## What needs to be done
Reproduce the listing in its entirety. Do not reproduce the pictures.

*** Opening of Input data ***

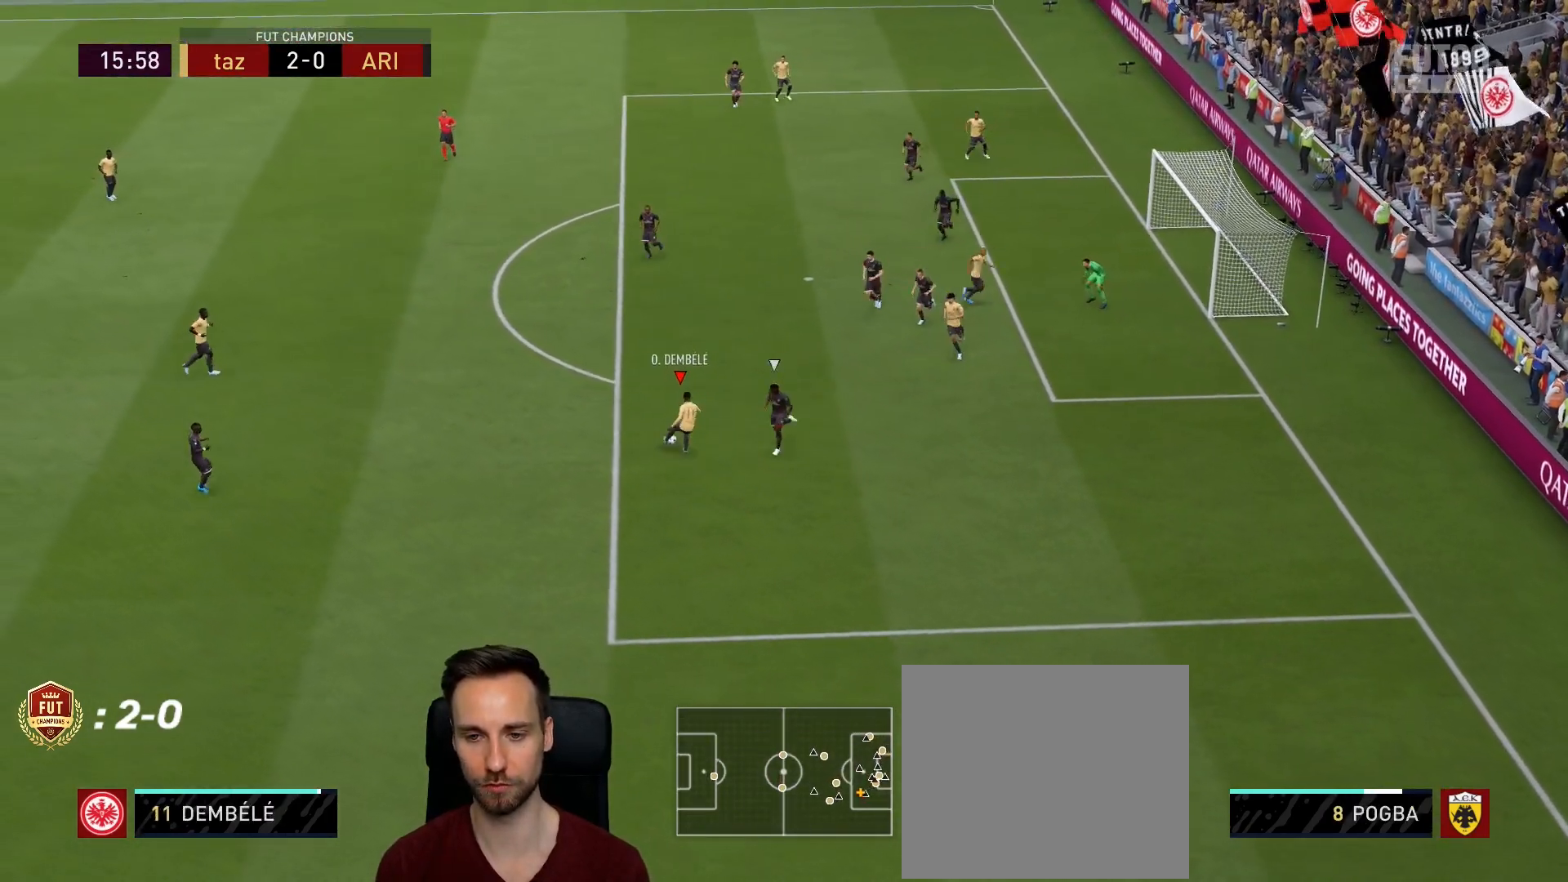
{"buttons": [], "left_stick": "up-right", "right_stick": "center", "events": [[384, "left_stick", "up-right"]]}
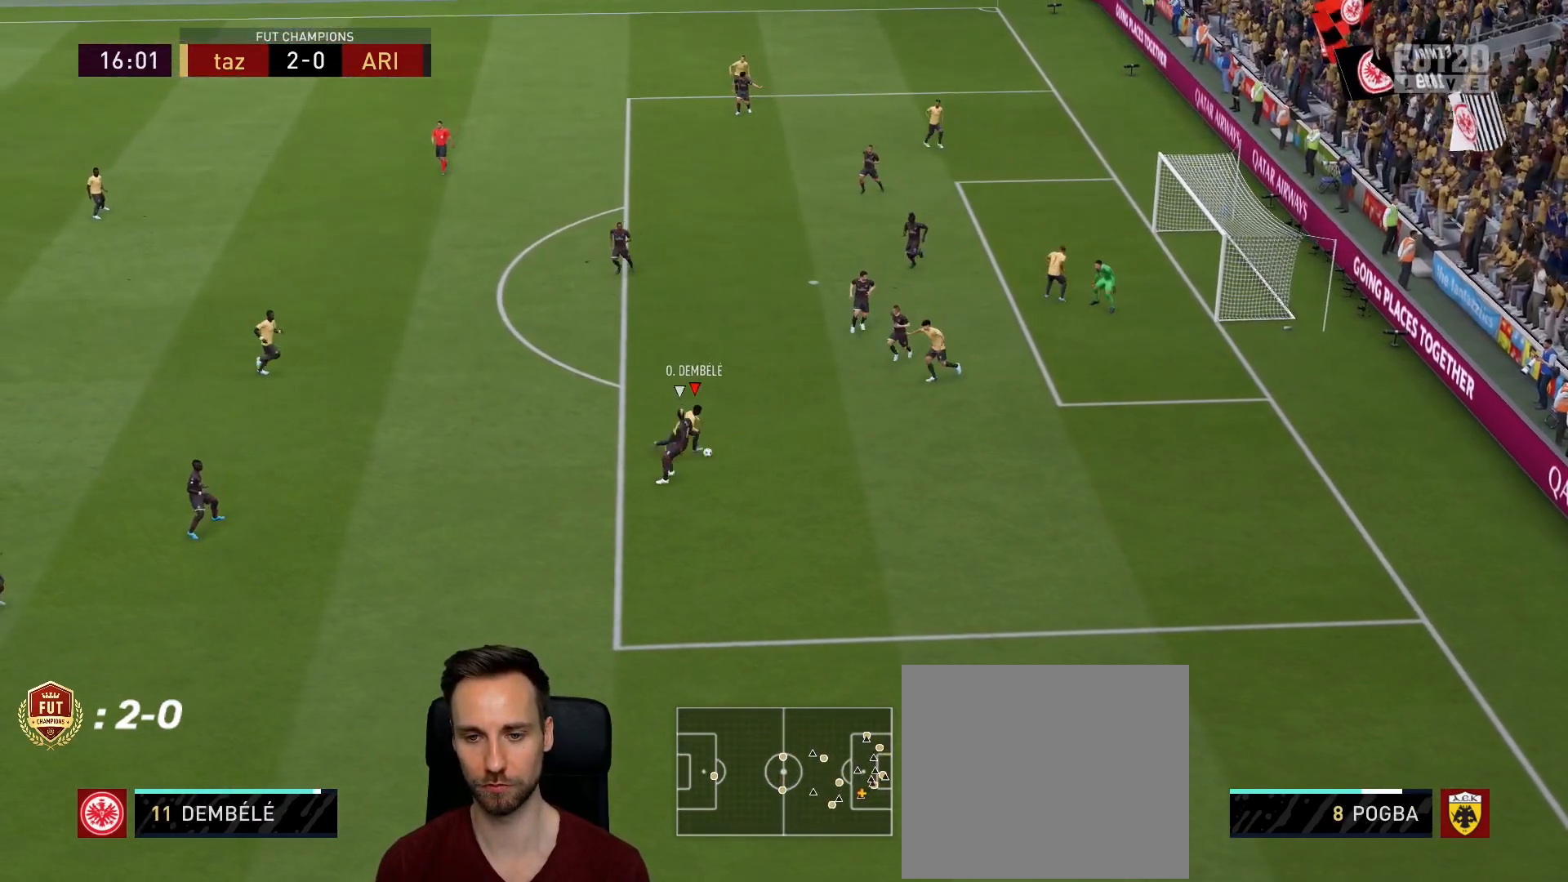
{"buttons": [], "left_stick": "up-right", "right_stick": "center", "events": []}
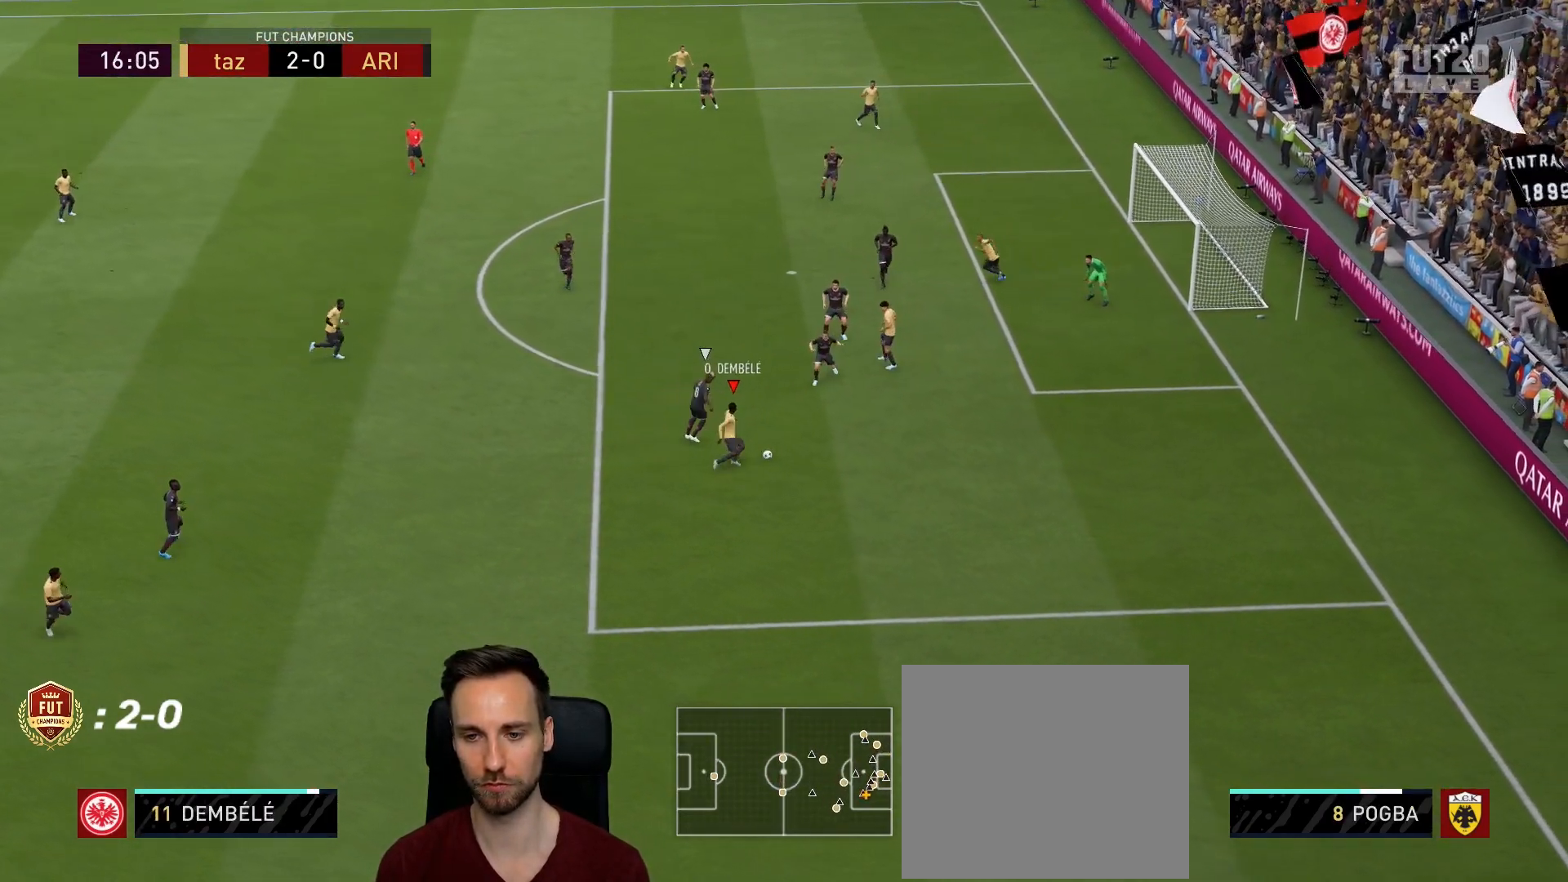
{"buttons": [], "left_stick": "center", "right_stick": "center", "events": [[50, "right_stick", "up-left"], [83, "left_stick", "center"], [500, "right_stick", "center"]]}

*** Close of Input data ***

## Reply to the task
{"buttons": [], "left_stick": "up-right", "right_stick": "center", "events": [[384, "left_stick", "up-right"]]}
{"buttons": [], "left_stick": "up-right", "right_stick": "center", "events": []}
{"buttons": [], "left_stick": "center", "right_stick": "center", "events": [[50, "right_stick", "up-left"], [83, "left_stick", "center"], [500, "right_stick", "center"]]}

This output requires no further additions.